▸ WHAT IS REQUIRED
Repeat each record that follows, keeping it identical.

▸ SUPPLIED ENTRIES
┏━━

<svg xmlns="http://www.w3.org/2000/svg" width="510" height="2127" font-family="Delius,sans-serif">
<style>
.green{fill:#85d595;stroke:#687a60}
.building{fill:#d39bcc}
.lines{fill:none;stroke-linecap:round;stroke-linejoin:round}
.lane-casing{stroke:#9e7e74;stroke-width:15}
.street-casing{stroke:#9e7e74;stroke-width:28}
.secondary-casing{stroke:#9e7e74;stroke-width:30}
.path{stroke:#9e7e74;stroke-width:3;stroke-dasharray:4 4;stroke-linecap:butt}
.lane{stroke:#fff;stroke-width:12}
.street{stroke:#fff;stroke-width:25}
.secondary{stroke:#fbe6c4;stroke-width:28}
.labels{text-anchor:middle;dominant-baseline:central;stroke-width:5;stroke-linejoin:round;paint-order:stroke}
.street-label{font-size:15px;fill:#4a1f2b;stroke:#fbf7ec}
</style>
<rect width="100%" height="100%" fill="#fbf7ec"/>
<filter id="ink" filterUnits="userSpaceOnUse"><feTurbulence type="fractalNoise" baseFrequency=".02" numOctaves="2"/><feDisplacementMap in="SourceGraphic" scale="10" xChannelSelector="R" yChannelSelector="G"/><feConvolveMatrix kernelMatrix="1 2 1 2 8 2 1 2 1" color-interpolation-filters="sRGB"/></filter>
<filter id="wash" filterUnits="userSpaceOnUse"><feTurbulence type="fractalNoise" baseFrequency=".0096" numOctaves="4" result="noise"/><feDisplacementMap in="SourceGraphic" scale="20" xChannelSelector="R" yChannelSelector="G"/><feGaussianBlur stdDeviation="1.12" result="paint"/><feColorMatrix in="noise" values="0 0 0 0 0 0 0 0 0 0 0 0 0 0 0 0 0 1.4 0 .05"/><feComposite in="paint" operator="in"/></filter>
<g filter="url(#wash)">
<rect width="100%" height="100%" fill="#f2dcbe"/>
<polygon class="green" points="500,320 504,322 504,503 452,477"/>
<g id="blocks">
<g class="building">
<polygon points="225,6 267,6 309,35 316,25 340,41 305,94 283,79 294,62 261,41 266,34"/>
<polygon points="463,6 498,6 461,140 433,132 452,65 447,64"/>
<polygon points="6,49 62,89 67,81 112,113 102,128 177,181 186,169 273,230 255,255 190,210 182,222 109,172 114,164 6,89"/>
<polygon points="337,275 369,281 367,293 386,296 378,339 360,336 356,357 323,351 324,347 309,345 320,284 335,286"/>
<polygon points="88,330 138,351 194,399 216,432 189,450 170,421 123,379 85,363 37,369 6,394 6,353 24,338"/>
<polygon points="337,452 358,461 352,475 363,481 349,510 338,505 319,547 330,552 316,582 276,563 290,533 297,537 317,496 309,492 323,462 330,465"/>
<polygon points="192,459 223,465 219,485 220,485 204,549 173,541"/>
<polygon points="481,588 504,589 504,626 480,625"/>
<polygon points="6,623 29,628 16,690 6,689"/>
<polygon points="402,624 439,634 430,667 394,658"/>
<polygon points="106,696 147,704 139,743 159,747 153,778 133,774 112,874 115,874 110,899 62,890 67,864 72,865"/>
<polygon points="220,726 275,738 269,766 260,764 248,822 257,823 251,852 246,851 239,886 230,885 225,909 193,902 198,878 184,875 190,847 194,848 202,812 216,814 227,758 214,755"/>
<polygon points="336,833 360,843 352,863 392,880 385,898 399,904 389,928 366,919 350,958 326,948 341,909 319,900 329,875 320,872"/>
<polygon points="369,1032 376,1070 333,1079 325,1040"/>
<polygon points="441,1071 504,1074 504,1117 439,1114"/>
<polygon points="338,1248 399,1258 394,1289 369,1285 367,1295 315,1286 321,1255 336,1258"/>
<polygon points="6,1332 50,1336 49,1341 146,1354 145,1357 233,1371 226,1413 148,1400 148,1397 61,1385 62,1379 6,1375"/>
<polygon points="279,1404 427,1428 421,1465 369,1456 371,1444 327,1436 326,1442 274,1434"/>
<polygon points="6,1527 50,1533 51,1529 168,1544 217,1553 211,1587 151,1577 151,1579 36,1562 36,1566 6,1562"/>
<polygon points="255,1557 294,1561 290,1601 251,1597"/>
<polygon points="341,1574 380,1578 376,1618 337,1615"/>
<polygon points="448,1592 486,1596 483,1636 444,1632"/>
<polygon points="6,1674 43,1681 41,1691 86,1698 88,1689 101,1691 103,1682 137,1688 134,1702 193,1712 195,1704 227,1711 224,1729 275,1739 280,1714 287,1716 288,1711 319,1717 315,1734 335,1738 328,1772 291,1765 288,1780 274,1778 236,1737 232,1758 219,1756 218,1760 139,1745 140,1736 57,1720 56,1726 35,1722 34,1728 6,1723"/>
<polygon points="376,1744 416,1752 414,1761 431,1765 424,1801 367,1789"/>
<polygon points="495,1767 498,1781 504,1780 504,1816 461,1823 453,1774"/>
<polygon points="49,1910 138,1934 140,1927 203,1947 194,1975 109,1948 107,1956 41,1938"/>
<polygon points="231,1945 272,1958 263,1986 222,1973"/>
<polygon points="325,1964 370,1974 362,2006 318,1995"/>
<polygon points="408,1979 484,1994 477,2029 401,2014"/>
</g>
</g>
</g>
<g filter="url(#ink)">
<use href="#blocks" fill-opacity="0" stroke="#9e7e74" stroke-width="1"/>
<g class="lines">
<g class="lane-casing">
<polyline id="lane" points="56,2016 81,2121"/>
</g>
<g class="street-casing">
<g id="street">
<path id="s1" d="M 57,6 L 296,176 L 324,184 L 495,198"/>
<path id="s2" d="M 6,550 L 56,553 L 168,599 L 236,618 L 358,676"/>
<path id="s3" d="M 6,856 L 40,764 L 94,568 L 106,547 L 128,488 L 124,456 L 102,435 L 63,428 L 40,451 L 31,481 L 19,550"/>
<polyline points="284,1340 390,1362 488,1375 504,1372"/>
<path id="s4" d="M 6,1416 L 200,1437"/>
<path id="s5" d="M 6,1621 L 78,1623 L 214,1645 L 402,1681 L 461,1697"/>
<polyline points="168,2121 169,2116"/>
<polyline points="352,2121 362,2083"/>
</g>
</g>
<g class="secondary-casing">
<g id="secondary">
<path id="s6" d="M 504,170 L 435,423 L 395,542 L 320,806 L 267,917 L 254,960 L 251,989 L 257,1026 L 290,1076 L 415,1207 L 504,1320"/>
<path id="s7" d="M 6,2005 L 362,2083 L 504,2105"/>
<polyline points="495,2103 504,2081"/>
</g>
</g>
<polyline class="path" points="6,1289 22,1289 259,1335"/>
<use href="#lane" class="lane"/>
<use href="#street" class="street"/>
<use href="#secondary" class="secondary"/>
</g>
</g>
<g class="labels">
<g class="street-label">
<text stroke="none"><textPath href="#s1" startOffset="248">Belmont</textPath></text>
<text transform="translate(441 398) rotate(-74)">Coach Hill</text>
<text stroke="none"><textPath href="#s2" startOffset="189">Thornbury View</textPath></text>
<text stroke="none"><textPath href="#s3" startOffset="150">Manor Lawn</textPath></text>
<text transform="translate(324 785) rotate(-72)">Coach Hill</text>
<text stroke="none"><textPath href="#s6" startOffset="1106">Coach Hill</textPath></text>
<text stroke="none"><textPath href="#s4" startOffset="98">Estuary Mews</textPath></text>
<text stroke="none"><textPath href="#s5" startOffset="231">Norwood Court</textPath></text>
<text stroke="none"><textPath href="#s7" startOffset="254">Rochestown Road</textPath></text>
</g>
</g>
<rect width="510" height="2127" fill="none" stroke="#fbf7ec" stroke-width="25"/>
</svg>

┗━━

▸ WRITTEN ANSWER
<svg xmlns="http://www.w3.org/2000/svg" width="510" height="2127" font-family="Delius,sans-serif">
<style>
.green{fill:#85d595;stroke:#687a60}
.building{fill:#d39bcc}
.lines{fill:none;stroke-linecap:round;stroke-linejoin:round}
.lane-casing{stroke:#9e7e74;stroke-width:15}
.street-casing{stroke:#9e7e74;stroke-width:28}
.secondary-casing{stroke:#9e7e74;stroke-width:30}
.path{stroke:#9e7e74;stroke-width:3;stroke-dasharray:4 4;stroke-linecap:butt}
.lane{stroke:#fff;stroke-width:12}
.street{stroke:#fff;stroke-width:25}
.secondary{stroke:#fbe6c4;stroke-width:28}
.labels{text-anchor:middle;dominant-baseline:central;stroke-width:5;stroke-linejoin:round;paint-order:stroke}
.street-label{font-size:15px;fill:#4a1f2b;stroke:#fbf7ec}
</style>
<rect width="100%" height="100%" fill="#fbf7ec"/>
<filter id="ink" filterUnits="userSpaceOnUse"><feTurbulence type="fractalNoise" baseFrequency=".02" numOctaves="2"/><feDisplacementMap in="SourceGraphic" scale="10" xChannelSelector="R" yChannelSelector="G"/><feConvolveMatrix kernelMatrix="1 2 1 2 8 2 1 2 1" color-interpolation-filters="sRGB"/></filter>
<filter id="wash" filterUnits="userSpaceOnUse"><feTurbulence type="fractalNoise" baseFrequency=".0096" numOctaves="4" result="noise"/><feDisplacementMap in="SourceGraphic" scale="20" xChannelSelector="R" yChannelSelector="G"/><feGaussianBlur stdDeviation="1.12" result="paint"/><feColorMatrix in="noise" values="0 0 0 0 0 0 0 0 0 0 0 0 0 0 0 0 0 1.4 0 .05"/><feComposite in="paint" operator="in"/></filter>
<g filter="url(#wash)">
<rect width="100%" height="100%" fill="#f2dcbe"/>
<polygon class="green" points="500,320 504,322 504,503 452,477"/>
<g id="blocks">
<g class="building">
<polygon points="225,6 267,6 309,35 316,25 340,41 305,94 283,79 294,62 261,41 266,34"/>
<polygon points="463,6 498,6 461,140 433,132 452,65 447,64"/>
<polygon points="6,49 62,89 67,81 112,113 102,128 177,181 186,169 273,230 255,255 190,210 182,222 109,172 114,164 6,89"/>
<polygon points="337,275 369,281 367,293 386,296 378,339 360,336 356,357 323,351 324,347 309,345 320,284 335,286"/>
<polygon points="88,330 138,351 194,399 216,432 189,450 170,421 123,379 85,363 37,369 6,394 6,353 24,338"/>
<polygon points="337,452 358,461 352,475 363,481 349,510 338,505 319,547 330,552 316,582 276,563 290,533 297,537 317,496 309,492 323,462 330,465"/>
<polygon points="192,459 223,465 219,485 220,485 204,549 173,541"/>
<polygon points="481,588 504,589 504,626 480,625"/>
<polygon points="6,623 29,628 16,690 6,689"/>
<polygon points="402,624 439,634 430,667 394,658"/>
<polygon points="106,696 147,704 139,743 159,747 153,778 133,774 112,874 115,874 110,899 62,890 67,864 72,865"/>
<polygon points="220,726 275,738 269,766 260,764 248,822 257,823 251,852 246,851 239,886 230,885 225,909 193,902 198,878 184,875 190,847 194,848 202,812 216,814 227,758 214,755"/>
<polygon points="336,833 360,843 352,863 392,880 385,898 399,904 389,928 366,919 350,958 326,948 341,909 319,900 329,875 320,872"/>
<polygon points="369,1032 376,1070 333,1079 325,1040"/>
<polygon points="441,1071 504,1074 504,1117 439,1114"/>
<polygon points="338,1248 399,1258 394,1289 369,1285 367,1295 315,1286 321,1255 336,1258"/>
<polygon points="6,1332 50,1336 49,1341 146,1354 145,1357 233,1371 226,1413 148,1400 148,1397 61,1385 62,1379 6,1375"/>
<polygon points="279,1404 427,1428 421,1465 369,1456 371,1444 327,1436 326,1442 274,1434"/>
<polygon points="6,1527 50,1533 51,1529 168,1544 217,1553 211,1587 151,1577 151,1579 36,1562 36,1566 6,1562"/>
<polygon points="255,1557 294,1561 290,1601 251,1597"/>
<polygon points="341,1574 380,1578 376,1618 337,1615"/>
<polygon points="448,1592 486,1596 483,1636 444,1632"/>
<polygon points="6,1674 43,1681 41,1691 86,1698 88,1689 101,1691 103,1682 137,1688 134,1702 193,1712 195,1704 227,1711 224,1729 275,1739 280,1714 287,1716 288,1711 319,1717 315,1734 335,1738 328,1772 291,1765 288,1780 274,1778 236,1737 232,1758 219,1756 218,1760 139,1745 140,1736 57,1720 56,1726 35,1722 34,1728 6,1723"/>
<polygon points="376,1744 416,1752 414,1761 431,1765 424,1801 367,1789"/>
<polygon points="495,1767 498,1781 504,1780 504,1816 461,1823 453,1774"/>
<polygon points="49,1910 138,1934 140,1927 203,1947 194,1975 109,1948 107,1956 41,1938"/>
<polygon points="231,1945 272,1958 263,1986 222,1973"/>
<polygon points="325,1964 370,1974 362,2006 318,1995"/>
<polygon points="408,1979 484,1994 477,2029 401,2014"/>
</g>
</g>
</g>
<g filter="url(#ink)">
<use href="#blocks" fill-opacity="0" stroke="#9e7e74" stroke-width="1"/>
<g class="lines">
<g class="lane-casing">
<polyline id="lane" points="56,2016 81,2121"/>
</g>
<g class="street-casing">
<g id="street">
<path id="s1" d="M 57,6 L 296,176 L 324,184 L 495,198"/>
<path id="s2" d="M 6,550 L 56,553 L 168,599 L 236,618 L 358,676"/>
<path id="s3" d="M 6,856 L 40,764 L 94,568 L 106,547 L 128,488 L 124,456 L 102,435 L 63,428 L 40,451 L 31,481 L 19,550"/>
<polyline points="284,1340 390,1362 488,1375 504,1372"/>
<path id="s4" d="M 6,1416 L 200,1437"/>
<path id="s5" d="M 6,1621 L 78,1623 L 214,1645 L 402,1681 L 461,1697"/>
<polyline points="168,2121 169,2116"/>
<polyline points="352,2121 362,2083"/>
</g>
</g>
<g class="secondary-casing">
<g id="secondary">
<path id="s6" d="M 504,170 L 435,423 L 395,542 L 320,806 L 267,917 L 254,960 L 251,989 L 257,1026 L 290,1076 L 415,1207 L 504,1320"/>
<path id="s7" d="M 6,2005 L 362,2083 L 504,2105"/>
<polyline points="495,2103 504,2081"/>
</g>
</g>
<polyline class="path" points="6,1289 22,1289 259,1335"/>
<use href="#lane" class="lane"/>
<use href="#street" class="street"/>
<use href="#secondary" class="secondary"/>
</g>
</g>
<g class="labels">
<g class="street-label">
<text stroke="none"><textPath href="#s1" startOffset="248">Belmont</textPath></text>
<text transform="translate(441 398) rotate(-74)">Coach Hill</text>
<text stroke="none"><textPath href="#s2" startOffset="189">Thornbury View</textPath></text>
<text stroke="none"><textPath href="#s3" startOffset="150">Manor Lawn</textPath></text>
<text transform="translate(324 785) rotate(-72)">Coach Hill</text>
<text stroke="none"><textPath href="#s6" startOffset="1106">Coach Hill</textPath></text>
<text stroke="none"><textPath href="#s4" startOffset="98">Estuary Mews</textPath></text>
<text stroke="none"><textPath href="#s5" startOffset="231">Norwood Court</textPath></text>
<text stroke="none"><textPath href="#s7" startOffset="254">Rochestown Road</textPath></text>
</g>
</g>
<rect width="510" height="2127" fill="none" stroke="#fbf7ec" stroke-width="25"/>
</svg>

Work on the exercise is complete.